Ralph Lauren joins a litany of other fashion labels digitizing their iconic style for the tweens and 20somethings who frequent Zepeto. Christian Louboutin stepped into the app’s virtualized world last year, allowing users to preview spring 2021 men’s and women’s wear collections from the red-sole shoe maker in the brand’s so-called “Loubi World”—at a time when lockdowns illuminated the relevance of digital places and platforms. Gucci, a Gen Z favorite, also zoomed into Zepeto earlier this year, building on the app’s previous collabs with the likes of Disney and Nike. And Dior beauty digitized a curated nine-look makeup collection for the platform’s fan base last month.

Ralph Lauren will fete its latest digital fashion with another cultural phenomenon—K-Pop. Next month, Tomorrow x Together, or TxT—the five-member South Korean boy band that burst onto the scene in 2019—will interact with Zepeto avatars while kitted out into Polo Ralph Lauren’s digital looks in a virtual event hosted at the clothing brand’s Madison Avenue store. App users will have the chance to snap selfies with the pop stars and share their pics elsewhere on social.

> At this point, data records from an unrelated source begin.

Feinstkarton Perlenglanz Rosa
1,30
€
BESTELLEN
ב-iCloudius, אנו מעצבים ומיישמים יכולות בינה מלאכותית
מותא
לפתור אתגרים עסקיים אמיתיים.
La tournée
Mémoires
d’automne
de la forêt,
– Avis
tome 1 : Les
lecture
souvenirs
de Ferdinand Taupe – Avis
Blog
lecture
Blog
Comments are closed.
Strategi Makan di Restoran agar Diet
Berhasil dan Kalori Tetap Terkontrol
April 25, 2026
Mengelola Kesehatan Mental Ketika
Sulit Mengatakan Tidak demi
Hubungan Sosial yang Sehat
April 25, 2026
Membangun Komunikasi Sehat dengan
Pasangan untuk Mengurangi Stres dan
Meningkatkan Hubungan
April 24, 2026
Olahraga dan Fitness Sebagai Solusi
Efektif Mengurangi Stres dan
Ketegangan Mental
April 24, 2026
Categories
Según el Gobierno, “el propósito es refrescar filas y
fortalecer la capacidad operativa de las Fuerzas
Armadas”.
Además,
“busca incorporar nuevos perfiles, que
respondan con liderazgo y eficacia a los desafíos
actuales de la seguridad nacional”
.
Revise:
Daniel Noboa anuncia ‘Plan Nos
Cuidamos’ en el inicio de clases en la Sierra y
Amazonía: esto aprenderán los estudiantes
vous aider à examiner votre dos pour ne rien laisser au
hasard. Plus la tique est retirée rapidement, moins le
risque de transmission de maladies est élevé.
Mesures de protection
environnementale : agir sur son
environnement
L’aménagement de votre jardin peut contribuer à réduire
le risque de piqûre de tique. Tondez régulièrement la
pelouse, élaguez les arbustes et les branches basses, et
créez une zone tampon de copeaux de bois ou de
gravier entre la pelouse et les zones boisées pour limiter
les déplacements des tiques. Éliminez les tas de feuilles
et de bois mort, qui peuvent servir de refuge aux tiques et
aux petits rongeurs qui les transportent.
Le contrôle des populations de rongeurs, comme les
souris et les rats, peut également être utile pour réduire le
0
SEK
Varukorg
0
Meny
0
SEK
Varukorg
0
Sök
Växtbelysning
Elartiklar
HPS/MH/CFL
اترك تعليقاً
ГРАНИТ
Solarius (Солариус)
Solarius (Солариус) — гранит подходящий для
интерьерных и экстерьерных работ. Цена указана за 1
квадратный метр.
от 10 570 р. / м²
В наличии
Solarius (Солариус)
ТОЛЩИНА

The Zepeto partnership comes after Ralph Lauren announced a major esports investment in June, building on its legacy of supporting major sporting events including the Olympics and high-profile tennis and golf tournaments. Esports, which elevate video games into the professional realm, has become a favorite pastime with younger consumers and vaulted platforms like Twitch, the video game livestreaming site, into the mainstream.

Ralph Lauren steps into the metaverse with a digital fashion collection and thematic virtual worlds made for Zepeto, a Gen Z-favored app.

A raft of brands has courted the esports consumer, with Puma, Champion and Louis Vuitton among the labels experimenting in this burgeoning space.

But Ralph Lauren says its newly inked partnership with G2, the German entertainment and digital sporting venture with 32 million fans, marks the “first time a luxury brand officially outfits an entire esports team on a long-term basis.”

Delahunt says the arrangement “will further the progress we are making to bring our powerful heritage brand to life in authentic ways across new platforms” while illustrating the company’s commitment to attracting “new consumers—including a generation of digital-natives who participate in gaming as a world-class sport and for entertainment.”

The duo teased plans to jointly launch “series of digital-first activations” on TikTok, Twitch and other platforms where digital natives gather. As part of the deal, Rekkles, a 24-year-old Swede and League of Legends G2 gamer worth nearly half a million dollars, starred in Ralph Lauren’s Wimbledon campaign.